The only way to beat the dozing off is to ask questions. Supposedly this makes the learning experience more active, less passive. But, as anyone who has ever attempted to put together a programmed text knows, teaching by questions is extraordinarily difficult. The ideal set of questions is graded, going from fact to fact, leading the student from information he knows well to the reasoning out of information he does not know. On the other hand, the usual unplanned set of questions just draws a blank look and a guess.
For some reason, the question-and-answer teaching method is a peculiarity of professional school instruction. It is common in law, medicine, and business, and practically unknown in other graduate fields. The best teachers can employ it to great effect; most teachers are hopeless at it.
The system is most likely to succeed when applied to an individual-and almost certain to fail when applied to large groups. I have watched a specialist in diabetes walk into a room full of third-year students, rub his hands together, and say: "All right. Let's suppose you've gotten your diabetic patient. He has a blood sugar of three hundred. What kind of diet are you going to put him on?" Nobody in the room had the faintest idea what kind of diet to put him on. "How many grams of carbohydrate do you want to give him?" the instructor demanded. Nobody knew; nobody said anything. Finally he pointed to a student and insisted on a figure. "Ninety grams?" the student said. "Wrong!" said the instructor, and went around the room until somebody finally guessed one hundred grams, the figure he wanted to hear. "Now then, how much insulin do you want to start him with?" the instructor asked, and the game began again.

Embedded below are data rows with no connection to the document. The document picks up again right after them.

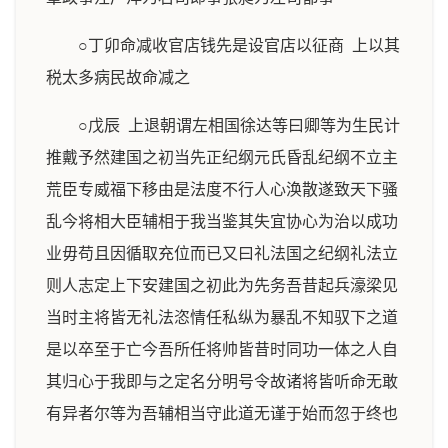
○丁卯命减收官店钱先是设官店以征商 上以其
税太多病民故命减之
○戊辰 上退朝谓左相国徐达等曰卿等为生民计
推戴予然建国之初当先正纪纲元氏昏乱纪纲不立主
荒臣专威福下移由是法度不行人心涣散遂致天下骚
乱今将相大臣辅相于我当鉴其失宜协心为治以成功
业毋苟且因循取充位而已又曰礼法国之纪纲礼法立
则人志定上下安建国之初此为先务吾昔起兵濠梁见
当时主将皆无礼法恣情任私纵为暴乱不知驭下之道
是以卒至于亡今吾所任将帅皆昔时同功一体之人自
其归心于我即与之定名分明号令故诸将皆听命无敢
有异者尔等为吾辅相当守此道无谨于始而忽于终也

It would be pleasant to think such examples atypical of medical education, but in fact they are more the rule than the exception. Considerable dedication is required of students to learn medicine in the face of such teaching; one often has the impression that medical education works despite itself.
Useful changes can be made in all elements of the process^-changes in the students, changes in the teachers, changes in the teaching methodology. Of these, only one appears very likely: the traditional routine of every-other-night for clinical students and house officers is dying. Many hospitals are shifting to an every-third-night schedule, which makes a considerable difference. The student or house officer sleeps through his first night off, but he is able to read during the second night; and during the day he is more alert, more awake. This helps to remove one of the oldest paradoxes in medical education-namely that the hospital claims to provide an excellent learning environment, while systematically depriving its students of sleep.